GOAL OF THE EXERCISE >> In the records below, find the line that contains "(n) The lead" and the line that contains "(o) The certified", then retype exactly those two lines and every line between them.

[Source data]
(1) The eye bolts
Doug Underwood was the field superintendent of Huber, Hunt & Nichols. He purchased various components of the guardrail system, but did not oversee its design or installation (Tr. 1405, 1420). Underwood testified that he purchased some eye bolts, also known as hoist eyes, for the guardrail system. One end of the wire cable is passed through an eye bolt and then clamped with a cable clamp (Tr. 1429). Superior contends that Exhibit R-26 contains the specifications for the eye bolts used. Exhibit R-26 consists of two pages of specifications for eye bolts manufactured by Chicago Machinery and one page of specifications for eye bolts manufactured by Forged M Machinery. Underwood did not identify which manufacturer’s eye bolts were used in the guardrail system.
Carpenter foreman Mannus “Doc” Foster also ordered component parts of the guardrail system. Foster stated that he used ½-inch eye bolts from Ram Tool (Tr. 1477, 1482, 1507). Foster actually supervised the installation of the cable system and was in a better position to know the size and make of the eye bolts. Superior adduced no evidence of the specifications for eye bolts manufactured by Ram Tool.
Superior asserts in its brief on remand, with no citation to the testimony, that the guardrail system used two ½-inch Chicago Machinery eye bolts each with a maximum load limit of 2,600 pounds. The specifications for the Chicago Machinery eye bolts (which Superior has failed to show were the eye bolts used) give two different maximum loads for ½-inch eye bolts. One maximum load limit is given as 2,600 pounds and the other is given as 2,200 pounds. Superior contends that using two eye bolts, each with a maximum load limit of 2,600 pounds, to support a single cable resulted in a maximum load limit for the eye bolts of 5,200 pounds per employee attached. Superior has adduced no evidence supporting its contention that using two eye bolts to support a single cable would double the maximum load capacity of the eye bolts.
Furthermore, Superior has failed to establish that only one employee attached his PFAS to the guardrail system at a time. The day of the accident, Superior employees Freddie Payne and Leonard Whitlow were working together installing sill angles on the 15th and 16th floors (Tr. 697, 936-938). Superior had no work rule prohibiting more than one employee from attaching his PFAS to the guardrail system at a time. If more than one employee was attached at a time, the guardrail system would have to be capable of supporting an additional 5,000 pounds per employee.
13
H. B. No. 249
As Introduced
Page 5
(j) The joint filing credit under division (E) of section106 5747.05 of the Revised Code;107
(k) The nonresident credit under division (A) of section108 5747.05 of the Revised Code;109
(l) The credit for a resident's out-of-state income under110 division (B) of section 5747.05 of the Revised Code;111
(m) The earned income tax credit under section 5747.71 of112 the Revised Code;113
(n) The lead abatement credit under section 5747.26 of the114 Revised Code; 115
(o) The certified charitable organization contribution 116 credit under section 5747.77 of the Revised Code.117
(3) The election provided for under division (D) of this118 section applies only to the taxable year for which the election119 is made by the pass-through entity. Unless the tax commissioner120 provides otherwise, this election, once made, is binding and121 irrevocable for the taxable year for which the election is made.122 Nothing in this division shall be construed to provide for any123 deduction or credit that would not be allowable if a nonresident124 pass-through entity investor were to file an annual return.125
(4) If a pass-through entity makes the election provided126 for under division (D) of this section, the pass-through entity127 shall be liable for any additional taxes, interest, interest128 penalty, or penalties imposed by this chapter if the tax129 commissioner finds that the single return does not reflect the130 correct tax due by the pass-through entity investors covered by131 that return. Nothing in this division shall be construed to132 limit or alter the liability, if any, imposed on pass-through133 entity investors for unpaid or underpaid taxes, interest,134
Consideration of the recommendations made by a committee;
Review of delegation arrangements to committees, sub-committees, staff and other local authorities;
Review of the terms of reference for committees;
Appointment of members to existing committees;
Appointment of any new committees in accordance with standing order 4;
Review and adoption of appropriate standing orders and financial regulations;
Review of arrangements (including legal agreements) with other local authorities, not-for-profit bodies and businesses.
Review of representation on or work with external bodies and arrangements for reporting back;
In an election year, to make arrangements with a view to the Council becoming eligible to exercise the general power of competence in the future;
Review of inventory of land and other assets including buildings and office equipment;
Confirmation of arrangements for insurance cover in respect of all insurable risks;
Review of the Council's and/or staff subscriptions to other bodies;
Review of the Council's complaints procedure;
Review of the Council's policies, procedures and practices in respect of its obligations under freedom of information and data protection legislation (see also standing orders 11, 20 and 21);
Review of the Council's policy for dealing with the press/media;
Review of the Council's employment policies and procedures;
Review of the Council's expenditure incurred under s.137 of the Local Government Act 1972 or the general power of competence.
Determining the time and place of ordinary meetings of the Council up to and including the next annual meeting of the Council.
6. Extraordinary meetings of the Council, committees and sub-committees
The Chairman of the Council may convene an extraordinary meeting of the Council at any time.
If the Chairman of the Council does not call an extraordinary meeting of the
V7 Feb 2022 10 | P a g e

EXERCISE RESULT >>
(n) The lead abatement credit under section 5747.26 of the114 Revised Code; 115
(o) The certified charitable organization contribution 116 credit under section 5747.77 of the Revised Code.117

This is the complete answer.